Advertisement

Houston Astros blast four home runs as Kansas City Royals fall for second day in a row

The Kansas City Royals’ dynamic rookie duo of Bobby Witt Jr. and MJ Melendez each crushed home runs, but it wasn’t enough as the Houston Astros exploded for four homers of their own in a nine-run scoring outburst.

Royals starting pitcher Zack Greinke, who pitched for the Astros from the trade deadline of 2019 through the end of the 2021 season, allowed six earned runs on 10 hits and two walks in five innings. He allowed two home runs, both in the fifth inning.

The Astros tacked on three more runs, including two more homers, against Royals reliever Jackson Kowar on their way to dealing the Royals a 9-7 loss in front of an announced 28,762 on Tuesday night in the second game of a four-game set at Minute Maid Park.

The Royals (29-50) have lost the first two games of the series after the Astros won Monday afternoon’s opener on a walk-off home run.

Witt went 2 for 5 with three RBIs and his 12th home run of the season, but left the game after getting hit on the hand by a pitch in the ninth inning. Melendez went 1 for 3 with a walk. Whit Merrifield and Kyle Isbel both smacked triples for the Royals. Left fielder Andrew Benintendi (1 for 3, walk, RBI) was on base twice.

Astros rookie shortstop Jeremy Pena, third baseman Alex Bregman, first baseman Aledmys Diaz and left fielder/designated hitter Yordan Alvarez belted homers for the Astros (53-27).

“He’s usually the best evaluator of himself, and I know that there were some off-speed pitches that he wasn’t happy with the location on,” Royals manager Mike Matheny said of Greinke.

“He’s a perfectionist, so he holds himself to a very high standard.
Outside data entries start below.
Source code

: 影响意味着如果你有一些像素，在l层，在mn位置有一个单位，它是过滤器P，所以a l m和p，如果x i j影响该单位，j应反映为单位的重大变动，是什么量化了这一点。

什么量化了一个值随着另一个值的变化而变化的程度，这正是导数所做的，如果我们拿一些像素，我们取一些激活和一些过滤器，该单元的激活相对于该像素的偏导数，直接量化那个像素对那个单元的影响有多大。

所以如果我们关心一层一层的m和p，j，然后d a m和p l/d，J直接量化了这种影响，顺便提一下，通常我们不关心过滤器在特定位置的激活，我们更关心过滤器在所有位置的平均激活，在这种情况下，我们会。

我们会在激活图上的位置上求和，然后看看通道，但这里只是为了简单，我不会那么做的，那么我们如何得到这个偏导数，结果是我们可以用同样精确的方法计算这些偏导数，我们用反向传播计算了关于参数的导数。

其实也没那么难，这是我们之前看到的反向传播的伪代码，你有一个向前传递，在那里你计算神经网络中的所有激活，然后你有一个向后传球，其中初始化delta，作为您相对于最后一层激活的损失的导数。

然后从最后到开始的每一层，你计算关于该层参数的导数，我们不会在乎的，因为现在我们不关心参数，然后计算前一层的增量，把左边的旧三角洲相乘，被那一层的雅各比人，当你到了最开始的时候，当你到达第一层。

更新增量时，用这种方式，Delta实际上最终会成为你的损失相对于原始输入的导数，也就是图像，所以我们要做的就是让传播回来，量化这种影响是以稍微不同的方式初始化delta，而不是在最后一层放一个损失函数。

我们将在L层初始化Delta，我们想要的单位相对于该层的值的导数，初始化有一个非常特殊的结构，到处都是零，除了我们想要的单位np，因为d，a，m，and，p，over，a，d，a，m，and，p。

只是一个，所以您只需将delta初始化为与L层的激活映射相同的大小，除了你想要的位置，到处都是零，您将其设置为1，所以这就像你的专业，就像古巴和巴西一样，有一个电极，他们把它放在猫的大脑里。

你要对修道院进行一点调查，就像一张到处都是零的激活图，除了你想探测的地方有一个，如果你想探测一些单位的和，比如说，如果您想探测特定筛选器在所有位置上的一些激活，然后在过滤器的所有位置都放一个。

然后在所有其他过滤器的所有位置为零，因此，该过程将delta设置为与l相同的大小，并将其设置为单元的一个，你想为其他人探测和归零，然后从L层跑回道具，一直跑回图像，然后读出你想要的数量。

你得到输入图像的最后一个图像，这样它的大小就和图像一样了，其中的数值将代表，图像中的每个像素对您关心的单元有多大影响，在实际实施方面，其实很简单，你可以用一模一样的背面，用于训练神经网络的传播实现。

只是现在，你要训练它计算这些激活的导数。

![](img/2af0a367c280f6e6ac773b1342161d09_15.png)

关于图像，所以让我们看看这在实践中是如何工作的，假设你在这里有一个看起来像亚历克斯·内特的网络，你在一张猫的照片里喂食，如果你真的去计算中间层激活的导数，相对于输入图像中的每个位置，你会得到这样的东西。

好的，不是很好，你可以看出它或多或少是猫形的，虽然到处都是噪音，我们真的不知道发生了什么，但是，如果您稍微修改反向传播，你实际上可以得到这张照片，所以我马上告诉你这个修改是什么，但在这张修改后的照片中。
The guys kept fighting for him and did a great job of continuing to keep us in the game all the way through.”

The Astros played a video acknowledging Greinke having been a part of their recent run of success that included a pair of AL pennants and another year when they advanced to the ALCS.

“That was good,” Greinke said of the video. “The Diamondbacks decided to show them hitting some home runs off me and then did a tribute. So it was nicer to do it before the game, a nice way of doing it.”

While Greinke wasn’t overly sentimental about his return to Houston, he was disappointed that he gave the Astros lineup so many miscues to take advantage of at the plate.

Greinke had allowed one run in each of his previous two outings since returning from the injured list. He’d also pitched six innings in each of those two starts and allowed a combined seven hits in those 12 innings.

“Command wasn’t that good,” Greinke said. “My stuff felt pretty sharp, but I made a lot of mistakes and didn’t really make a lot of quality strikes. I think pretty much ⁠— I think I had 10 hits ⁠— probably at least eight of them were mistakes.

“They hit some balls hard when I executed, but just about all of their hits were on mistakes. So I made too many of those.”

The Royals scored the game’s first two runs courtesy of a Witt’s first-inning RBI single and a second-inning Melendez solo homer.

Melendez has now hit three home runs in two games at Minute Maid Park.

“I feel really good at the plate,” Melendez said. “I feel the best I’ve felt this year, relaxed, confident, and looking to continue that.”

Greinke couldn’t silence the Astros’ bats for long. The hosts answered with a pair in the bottom of the second after Greinke gave up back-to-back hits to start the inning, including a leadoff double by Bregman. Both runners came around to score, the first on an RBI groundout and the second via sacrifice fly.

Witt’s two-run homer in the third inning, which followed a Benintendi single, restored the two-run advantage. But the Astros again chipped away at Greinke.

With two outs in the fourth, Greinke gave up three consecutive hits. The third hit, a Jake Meyers RBI single, pulled the Astros within a run. After walking former teammate and No. 9 hitter Martin Maldonado to load the bases, Greinke stranded the bases loaded to keep a one-run lead.

But in the fifth inning, the Astros took the lead. First Pena smashed a solo homer to start the inning. Then after an Alvarez single, Bregman hit a first-pitch slider for a two-run homer to give the Astros a 6-4 lead.

The Royals pulled within a run, 6-5, when Isbel tripled and scored on Nicky Lopez’s RBI single in the seventh. But they got no closer as the Astros scored three runs across the seventh and eight innings against Kowar.

The eighth inning presented the Royals an opportunity to turn the game around. A hit by pitch, a replay review that overturned a double play put two men on with no outs and a walk by Melendez and a bases-loaded Michael A. Taylor walk forced in a run.

However, with two outs Lopez hit a deep fly ball to left field with the bases loaded. The ball was caught by Alvarez, who threw a strike to the plate in time to get Hunter Dozier attempting to tag and score from third.

“We’d like to get at least that one run in and get us within one,” Matheny said. “But you’re getting the back-end of their pen. They’re not going to give up a lot. A close play and a good throw made the difference.”